Pull out every line of the material that contains the string "largest". Only lines where the capitalization matches exactly count.

Chart analysis data
*** Begin section ***

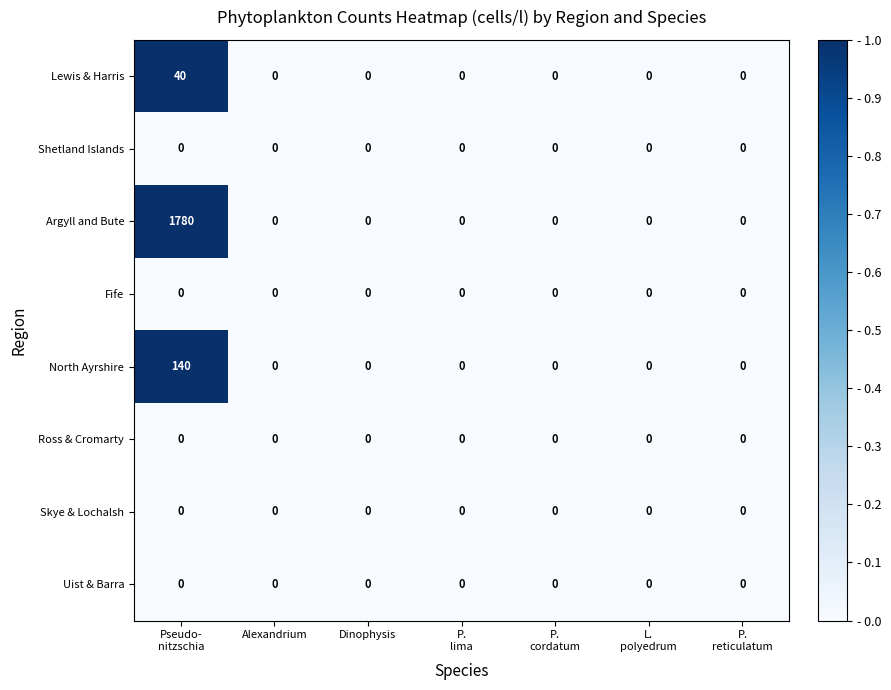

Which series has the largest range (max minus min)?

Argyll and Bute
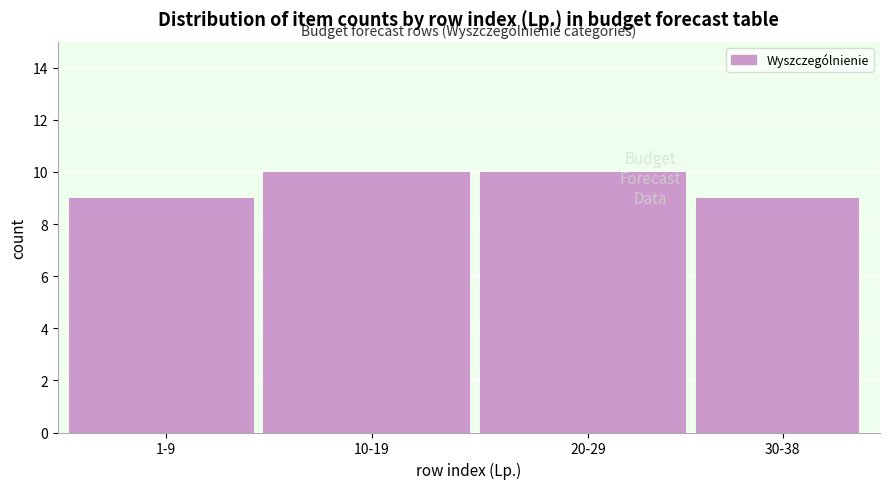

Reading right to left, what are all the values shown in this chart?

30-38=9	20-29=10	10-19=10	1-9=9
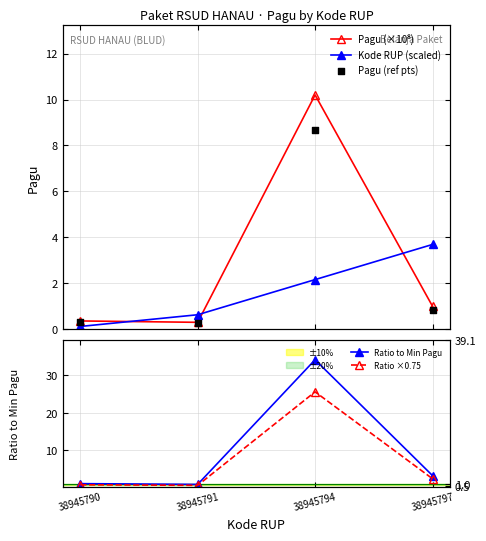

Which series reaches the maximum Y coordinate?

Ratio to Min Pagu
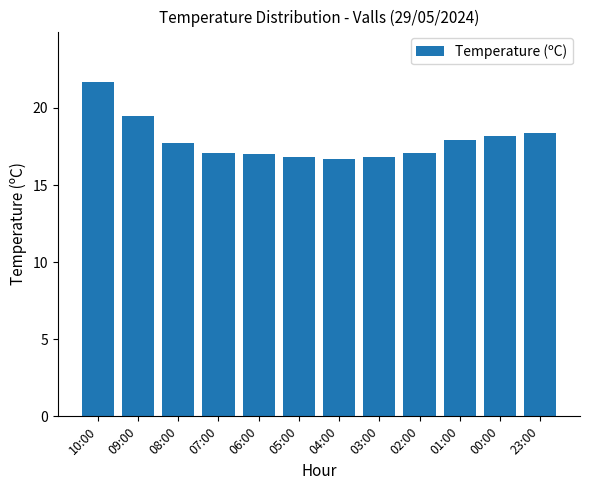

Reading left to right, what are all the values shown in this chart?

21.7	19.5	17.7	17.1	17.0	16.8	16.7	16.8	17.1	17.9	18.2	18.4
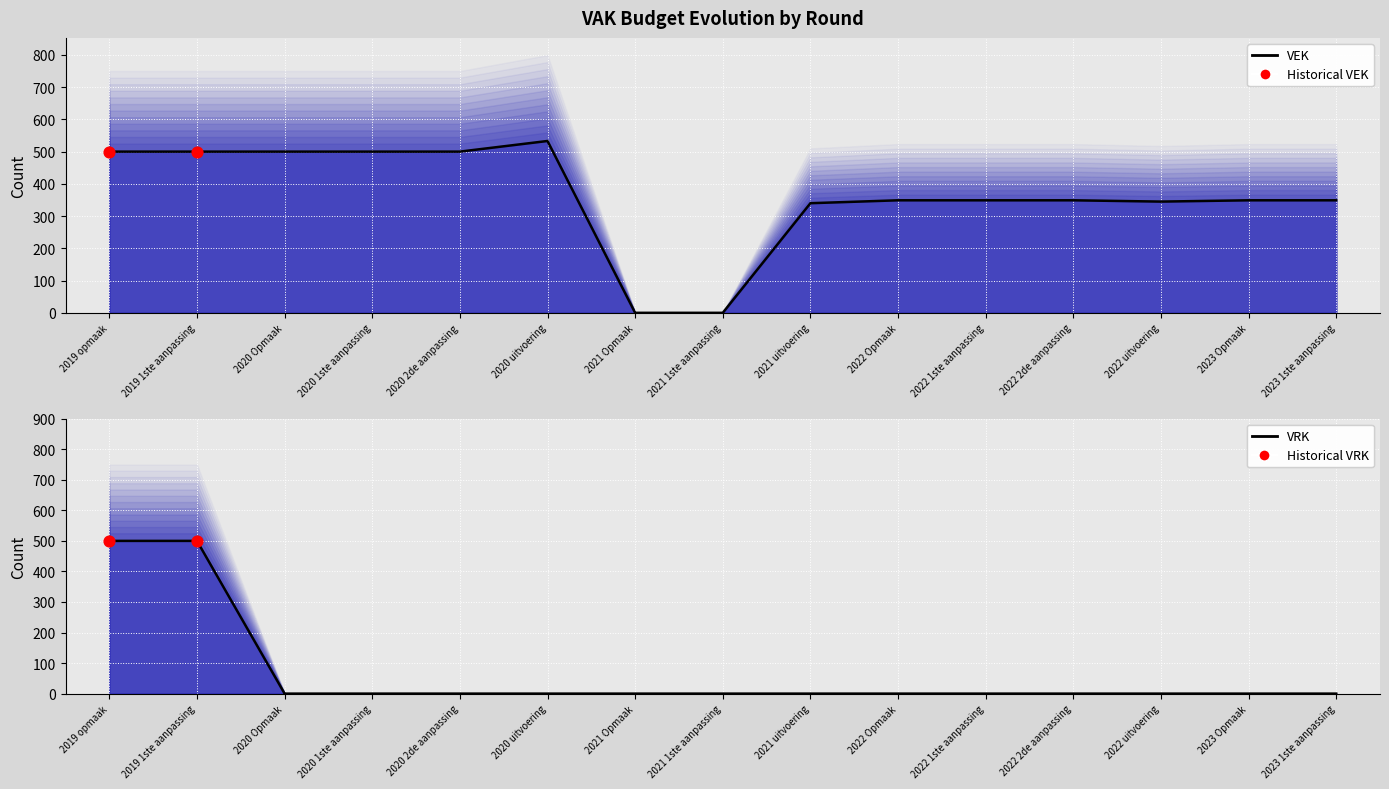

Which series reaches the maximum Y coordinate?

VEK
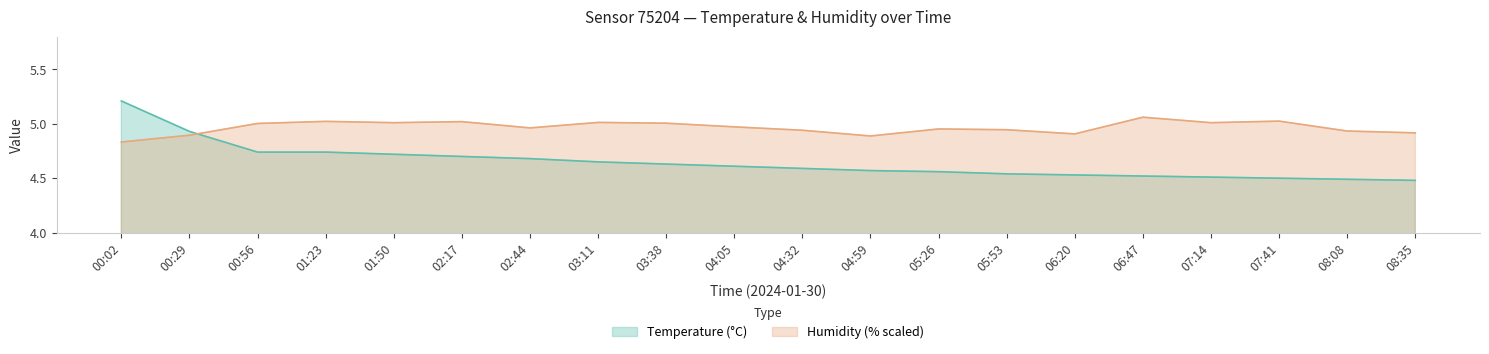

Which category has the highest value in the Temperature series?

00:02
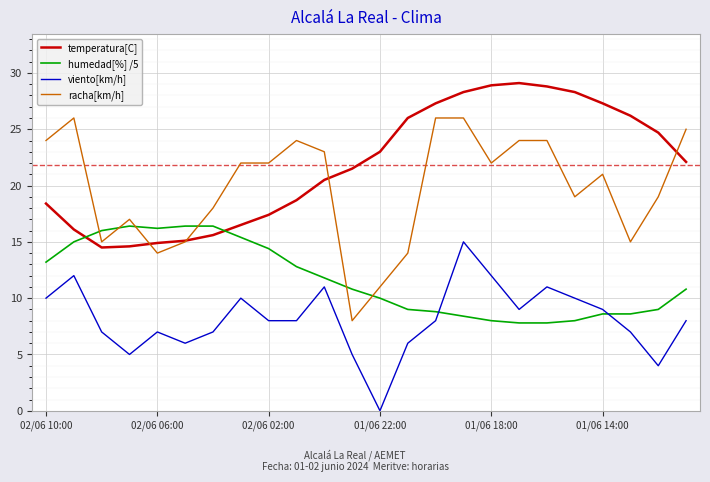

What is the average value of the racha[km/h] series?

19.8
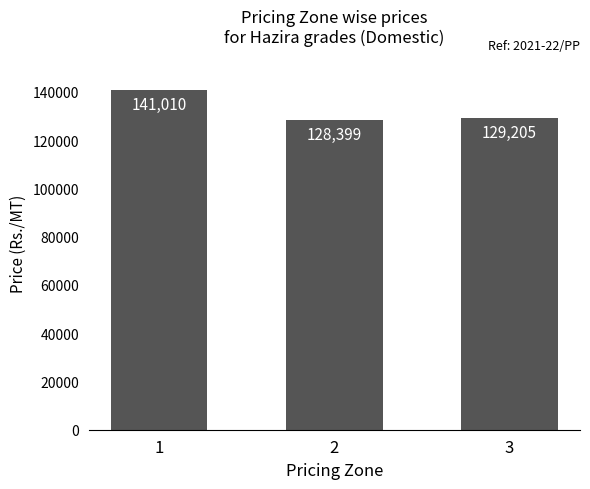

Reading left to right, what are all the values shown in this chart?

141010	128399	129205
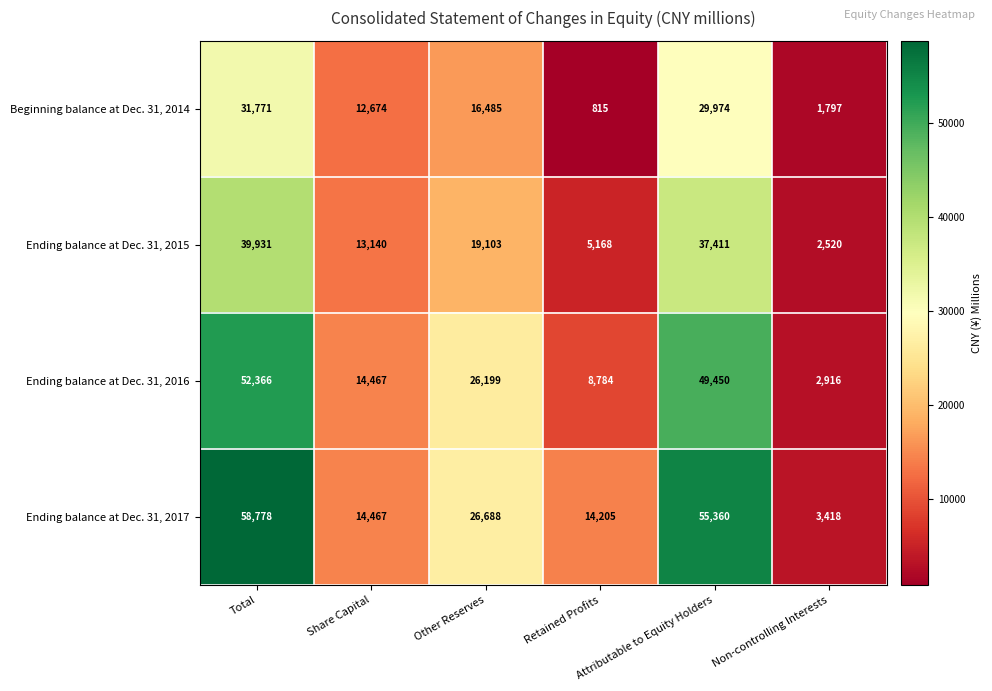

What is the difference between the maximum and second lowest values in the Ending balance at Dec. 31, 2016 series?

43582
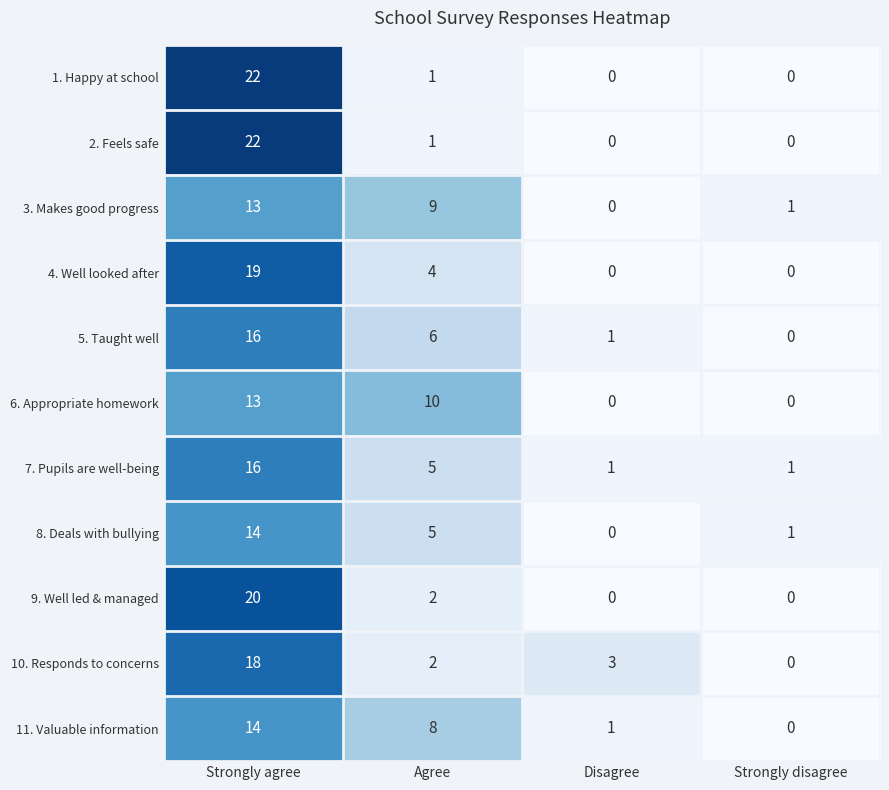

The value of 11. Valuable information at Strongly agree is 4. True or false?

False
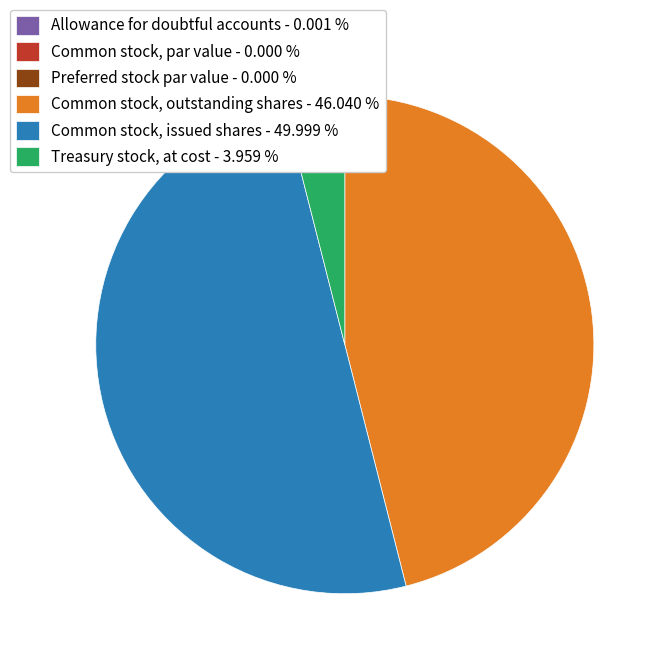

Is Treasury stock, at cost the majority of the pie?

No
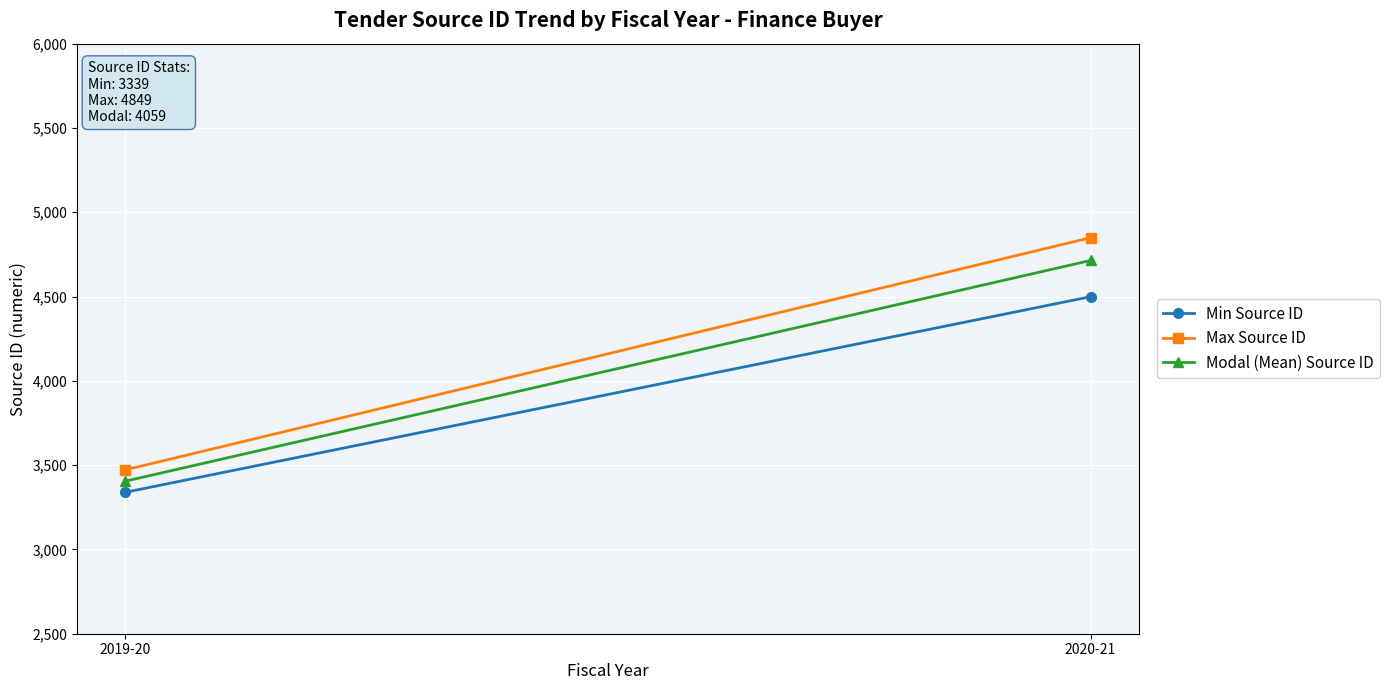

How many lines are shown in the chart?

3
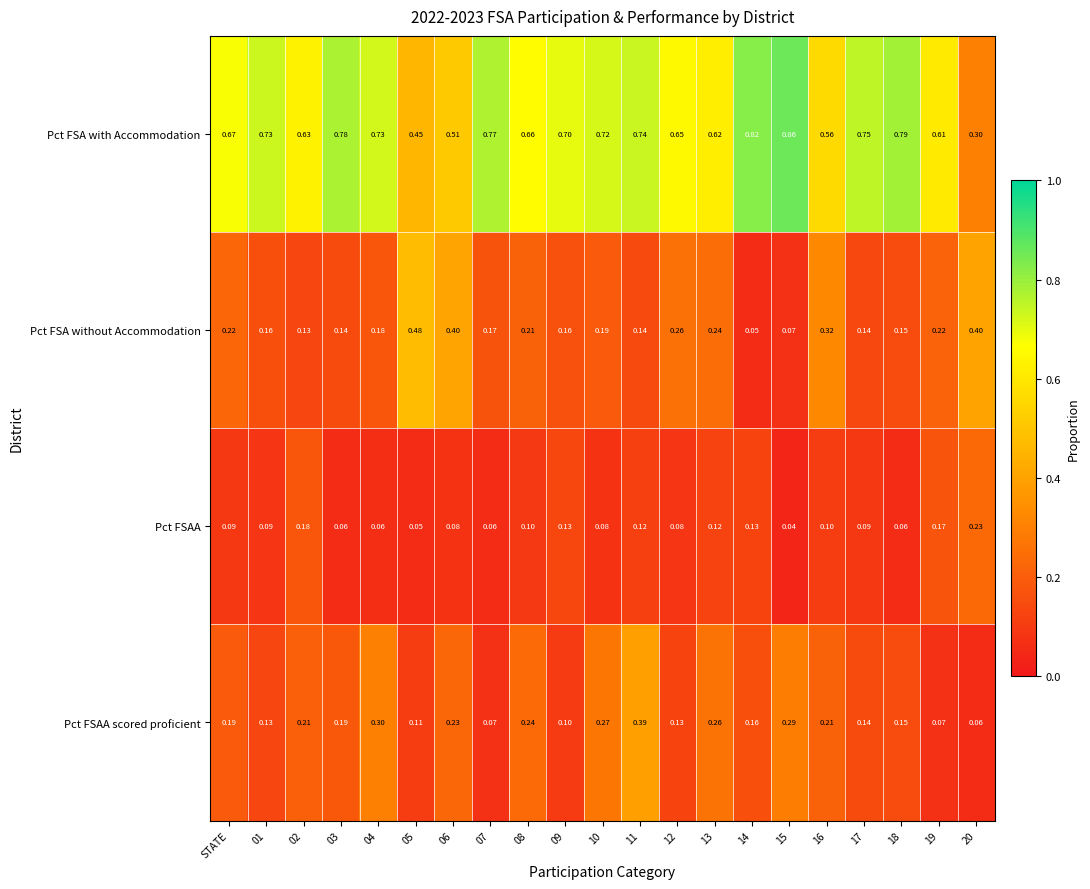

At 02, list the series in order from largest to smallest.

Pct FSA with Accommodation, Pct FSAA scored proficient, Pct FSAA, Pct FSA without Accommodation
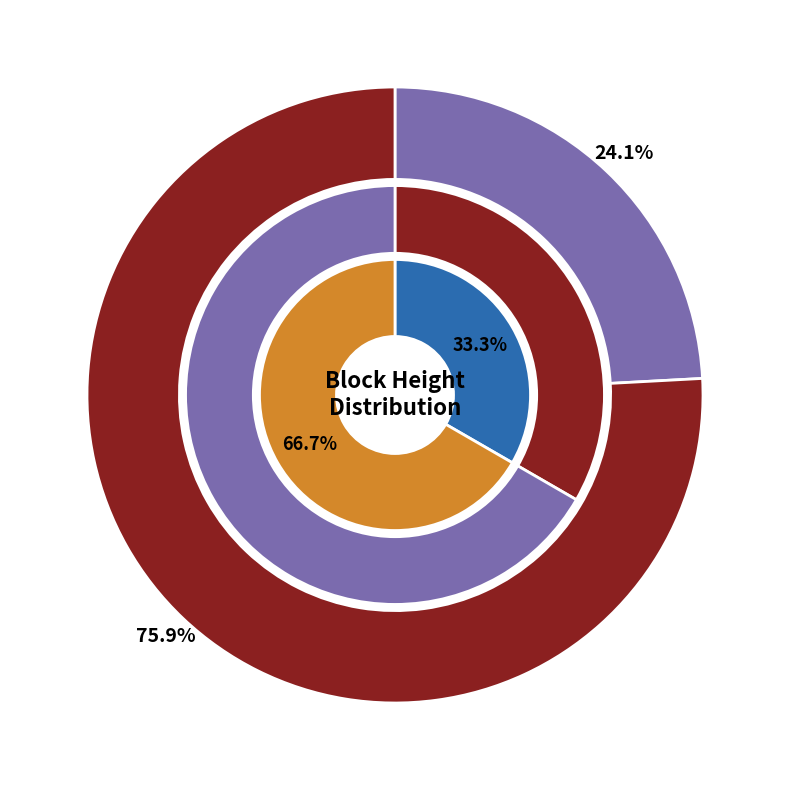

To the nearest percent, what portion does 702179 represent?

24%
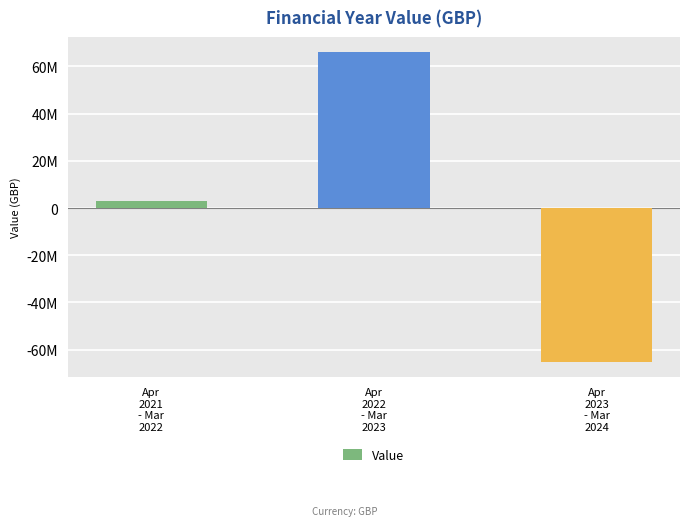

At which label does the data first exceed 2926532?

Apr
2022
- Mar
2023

*** End section ***

REPLY »
Which series has the largest range (max minus min)?
At 02, list the series in order from largest to smallest.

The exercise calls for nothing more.